__YOUR ASSIGNMENT__. Each line of the data below from the one holding "focal_35mm: 15" to the one holding "f_number: 9", inclusive, is to be reproduced exactly; no other line belongs in the answer.

Optical and exposure parameters:
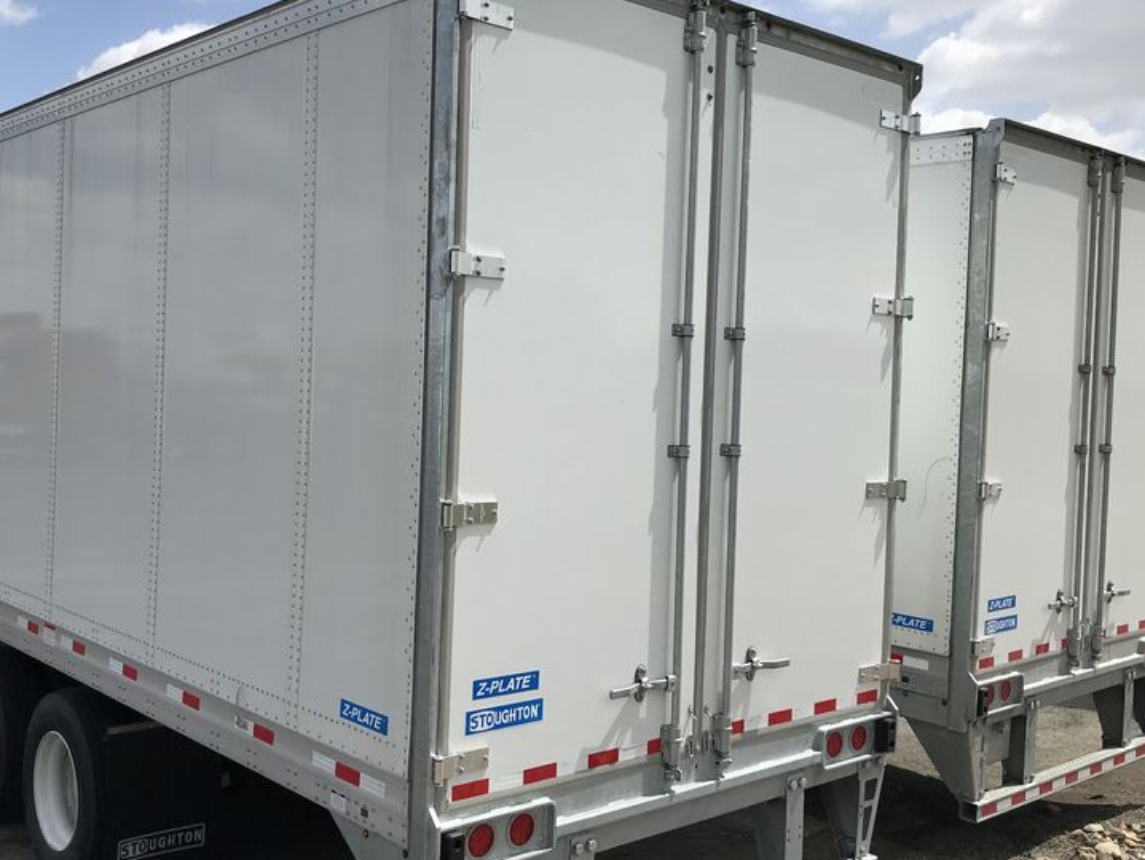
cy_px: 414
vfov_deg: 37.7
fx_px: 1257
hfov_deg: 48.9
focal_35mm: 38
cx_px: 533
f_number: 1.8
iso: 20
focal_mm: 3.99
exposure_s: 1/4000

...

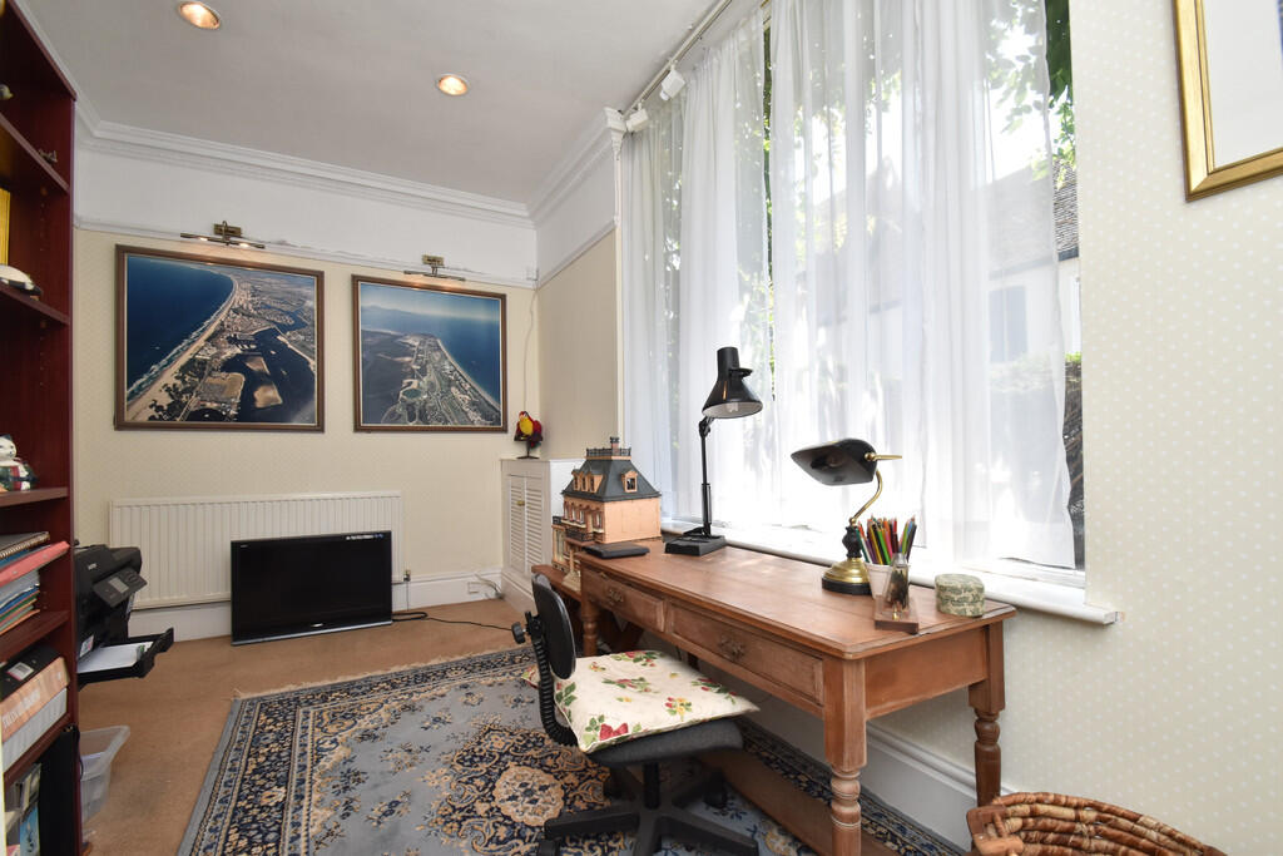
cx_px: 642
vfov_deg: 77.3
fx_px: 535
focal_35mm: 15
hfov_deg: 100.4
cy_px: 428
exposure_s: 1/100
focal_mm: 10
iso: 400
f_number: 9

__TASK SOLUTION__.
focal_35mm: 15
hfov_deg: 100.4
cy_px: 428
exposure_s: 1/100
focal_mm: 10
iso: 400
f_number: 9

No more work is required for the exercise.